As I explained in a much earlier post, I base my own wine purchases mainly on value for money. That is, I do not buy the highest-scoring wines, nor do I purchase the most-expensive (or cheapest) wines. Instead, I buy the wines that seem to offer the biggest bang for my buck — this combines the scores and the expenses into a single number (Choosing value-for-money wines).
Therefore, it always seems odd to me when I read reports that talk about individual broad-scale wine-industry characteristics (such as cost and volume), without ever comparing them with each other.

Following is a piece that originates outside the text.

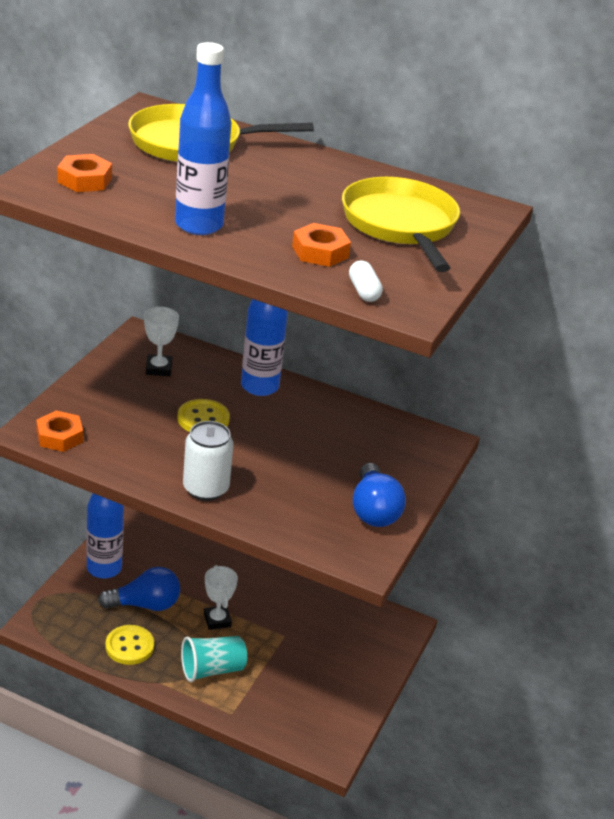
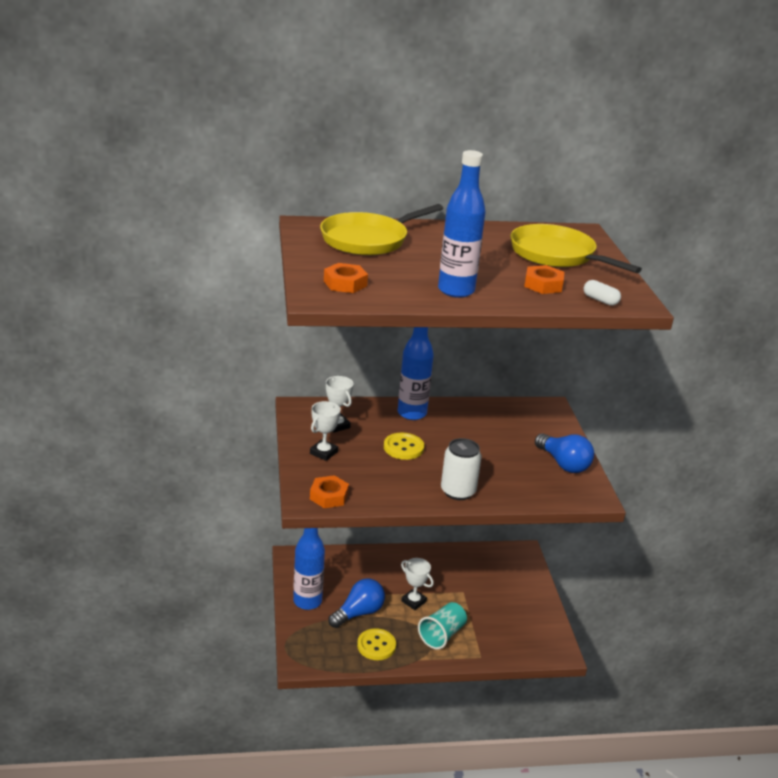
camera: 30 degrees left, 5 degrees down
none -> white trophy [310,401,341,461]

The concept of value-for-money, for example, extends well beyond the relatively simple idea of a wine drinker buying individual wines.
A recent case in point comes from the World Bulk Wine Exhibition: Dissimilar performances among the world’s leading bulk wine exporting countries.
That online article is about the top bulk wine exporters for January—May 2023, and lists the top 15 bulk-wine exporting countries based on value (million euros, €) and volume (million hectoliters, hl). However, to my mind, neither of these characteristics on their own tells us how well the various countries are doing. For example, it is no use selling lots of wine if you have to sell it very cheap.
We can see this clearly, in this case, by the simple procedure of plotting a single graph showing both numbers for each country. I have done this in the graph below. Each point represents one of the 15 countries, with value plotted horizontally and volume vertically. The straight line is the linear regression, which indicates the average form of the relationship between the two sets of numbers.
I have labeled four of the countries, to illustrate value for money. The two countries above the line are doing very poorly (lots of volume but nor much value), and the two countries below the line are doing very well (less volume but lots of value).
To make this clear in a table (or list), the thing to do is calculate the value for money, calculated as: € per hl. I have done this in the following table. This makes it obvious that New Zealand is doing twice as well as the second-ranked country (France), and two-and-a-quarter times as well as the USA. Similarly, Canada is doing very poorly, while Spain, Slovakia and North Macedonia are doing twice as well, but are still not doing really well.
The concept of value for money is an important one; and I do wish that more of the people who present data for the wine industry would take it into account, when preparing their data presentations. In the meantime, you could do a lot worse than check out this year’s Bulk Wine Exhibition.
As a final point, it is also important to emphasize, as Robert Joseph has done recently, that value-for-money is often enforced by circumstances rather than being chosen by the producer. Spain’s poor showing above, for example, is quite likely to be enforced by their current over-production of cheap wine compared to demand. In this sense, it is perhaps fortunate that we are apparently now seeing the Smallest Spanish harvest ever recorded, with the steepest losses being seen in the hottest cultivation areas — reduced volume might restore the value-for-money.